Schule bedeutet Sitzen. Die Pädagogik mag sich verändert haben in den vergangenen Jahrhunderten, doch noch immer verbringen Kinder und Jugendliche den überwiegenden Teil ihres Schultages auf Stühlen. Und ja, immer wieder wird ihnen auch Stillsein abverlangt; gesprochen werden darf oft nur nach Aufforderung. Doch warum ist das so? Der Grund findet sich im Erziehungs- und Bildungsauftrag von Schulen, der in den jeweiligen Landesgesetzen konkretisiert wird. Artikel 131 der Verfassung des Freistaates Bayern beispielsweise zählt "Selbstbeherrschung" explizit zu den "obersten Bildungszielen". Außerdem sollten Grundfähigkeiten und -fertigkeiten erworben werden, "die zur unmittelbaren Bewältigung von Anforderungen des modernen Alltags notwendig sind". Dazu zählt eben auch das Stillsitzen - in den meisten Bürojobs wird später genau das erwartet.
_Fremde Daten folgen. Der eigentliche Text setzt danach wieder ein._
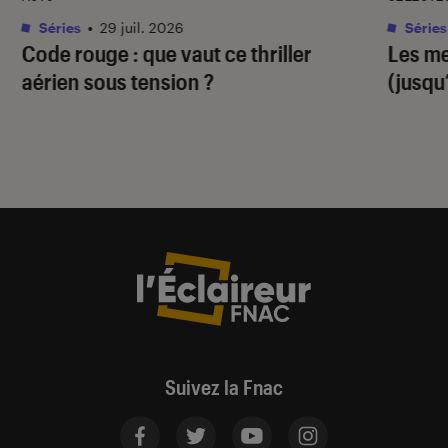
Séries
•
29 juil. 2026
Séries
Code rouge
: que vaut ce thriller
Les me
aérien sous tension ?
(jusqu
Suivez la Fnac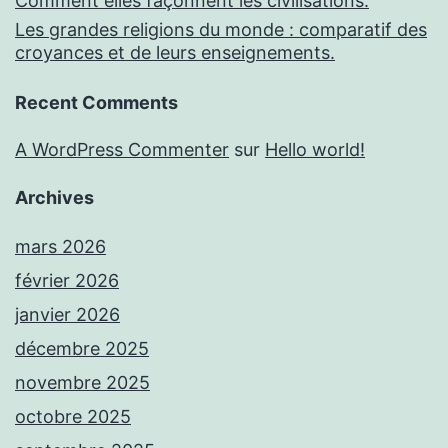
Comment elles façonnent les civilisations.
Les grandes religions du monde : comparatif des
croyances et de leurs enseignements.
Recent Comments
A WordPress Commenter
sur
Hello world!
Archives
mars 2026
février 2026
janvier 2026
décembre 2025
novembre 2025
octobre 2025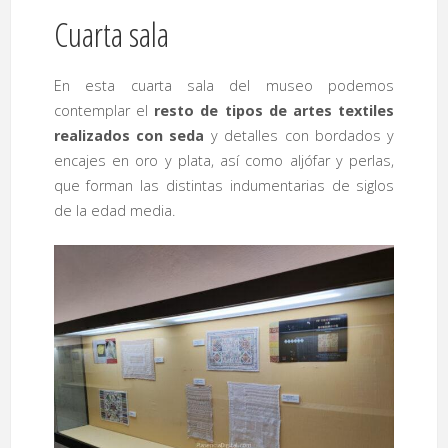
Cuarta sala
En esta cuarta sala del museo podemos
contemplar el
resto de tipos de artes textiles
realizados con seda
y detalles con bordados y
encajes en oro y plata, así como aljófar y perlas,
que forman las distintas indumentarias de siglos
de la edad media.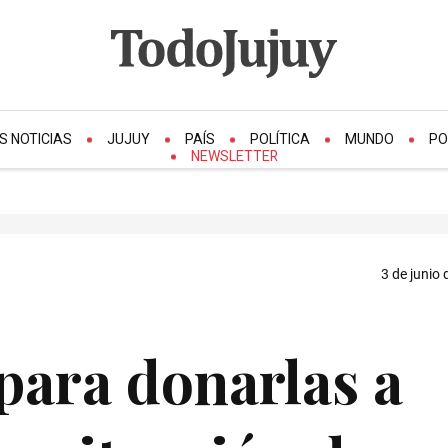
S NOTICIAS
JUJUY
PAÍS
POLÍTICA
MUNDO
PO
NEWSLETTER
3 de junio 
para donarlas a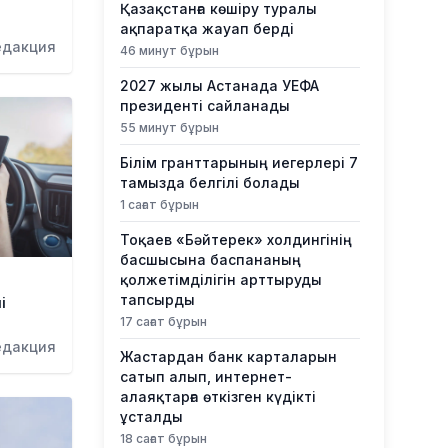
Қазақстанға көшіру туралы
ақпаратқа жауап берді
едакция
46 минут бұрын
2027 жылы Астанада УЕФА
президенті сайланады
55 минут бұрын
Білім гранттарының иегерлері 7
тамызда белгілі болады
1 сағат бұрын
Тоқаев «Бәйтерек» холдингінің
басшысына баспананың
қолжетімділігін арттыруды
тапсырды
і
17 сағат бұрын
едакция
Жастардан банк карталарын
сатып алып, интернет-
алаяқтарға өткізген күдікті
ұсталды
18 сағат бұрын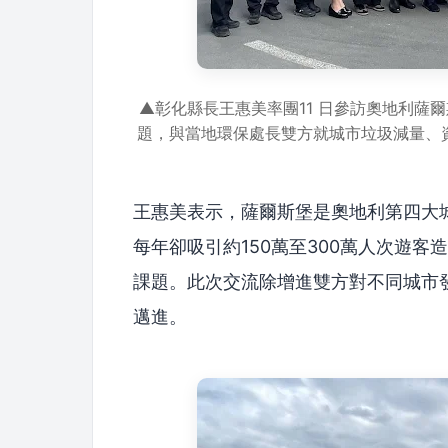
▲彰化縣長王惠美率團11 日參訪奧地利薩爾斯
題，與當地環保處長雙方就城市垃圾減量、
王惠美表示，薩爾斯堡是奧地利第四大城
每年卻吸引約150萬至300萬人次遊
課題。此次交流除增進雙方對不同城市
邁進。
"In der Grundschule sollen Kinder lernen, ihre eigenen Bedürfnisse in Einklang zu bringen mit den sozialen Erwartungen, die an sie gerichtet werden", erklärt Joachim Kahlert, Professor für Grundschulpädagogik und -didaktik an der Ludwig-Maximilians-Universität (LMU) München. "Schulkinder lernen, Rücksicht auf andere zu nehmen und nicht immer das zu machen, was ihnen spontan einfällt, beispielsweise aufzuspringen und durchs Klassenzimmer zu laufen - denn damit stören sie ihre Mitschüler." Allerdings, betont der Experte, sei es längst nicht mehr so, dass Grundschülern abverlangt werde, stundenlang sprach- und bewegungslos dazusitzen. Im Gegenteil: "Heute ist es selbstverständlich, dass Lehrer versuchen, ein Gleichgewicht zu schaffen zwischen konzentriertem Arbeiten, verbunden mit Aufmerksamkeit und Ruhe, und den motorischen Bedürfnissen der Kinder", sagt Kahlert.

So sieht das auch Christina Müller, Professorin für Didaktik des Schulsports und Bewegungspädagogik an der Universität Leipzig: "Kein Lehrer der ersten Klasse lässt seine Schüler den ganzen Vormittag stillsitzen. Vor der Pubertät haben Kinder ein ausgeprägteres Bewegungsbedürfnis - und dem wird Rechnung getragen." Dieses Bedürfnis sei grundsätzlich unabhängig vom Geschlecht, allerdings würde Jungen häufig ein größerer Bewegungsdrang attestiert: "Da spielt wohl auch die Sozialisierung eine Rolle: Jungen werden von Klein auf zum Fußballspielen nach draußen geschickt."

"Kinder sitzen nicht mehr mit gefalteten Händen am Tisch"

In der Schule findet Bewegung aber nicht nur im Sportunterricht statt. "Rhythmisierter Unterricht" ist das Schlagwort der Schulpädagogik des vergangenen Jahrzehnts. Gemeint ist damit sowohl eine Abwechslung bei den didaktischen Methoden - Frontalunterrichtsphasen wechseln sich mit Einzel-, Partner- oder Gruppenarbeit ab -, als auch Bewegung im eigentlichen Sinne: "Es ist nicht mehr so, dass die Kinder mit gefalteten Händen am Tisch sitzen und die Lehrerin ihnen ein Arbeitsblatt auf den Tisch legt", sagt Kahlert. Tische werden verrückt, um die Sitzordnung der jeweiligen Methode anzupassen; und beim freien Lernen holen sich die Schüler ihre Arbeitsmaterialien selbständig aus dem Regal.

Immer wichtiger wird das Lernen über Bewegung; Informationen sollen nicht nur über das Hören und Sehen aufgenommen, sondern zusätzlich über den Tastsinn erfahren werden. "Eine Übung für die erste Klasse könnte sein, einen neuen Buchstaben mit einem Seil auf dem Boden auszulegen und die Kinder dann barfuß und mit geschlossenen Augen den Buchstaben ablaufen zu lassen", erklärt Bewegungspädagogin Müller. Auch "sinnfreie Bewegungsübungen" zwischendurch, etwa Kniebeugen, könnten Studien zufolge den Lernerfolg unterstützen.

Obwohl das mit dem stundenlangen Stillsitzen in der Grundschule also nicht mehr überall stimmt, in einem sind sich die Experten einig: Mehr Bewegung wäre wünschenswert - auch über die Schule hinaus.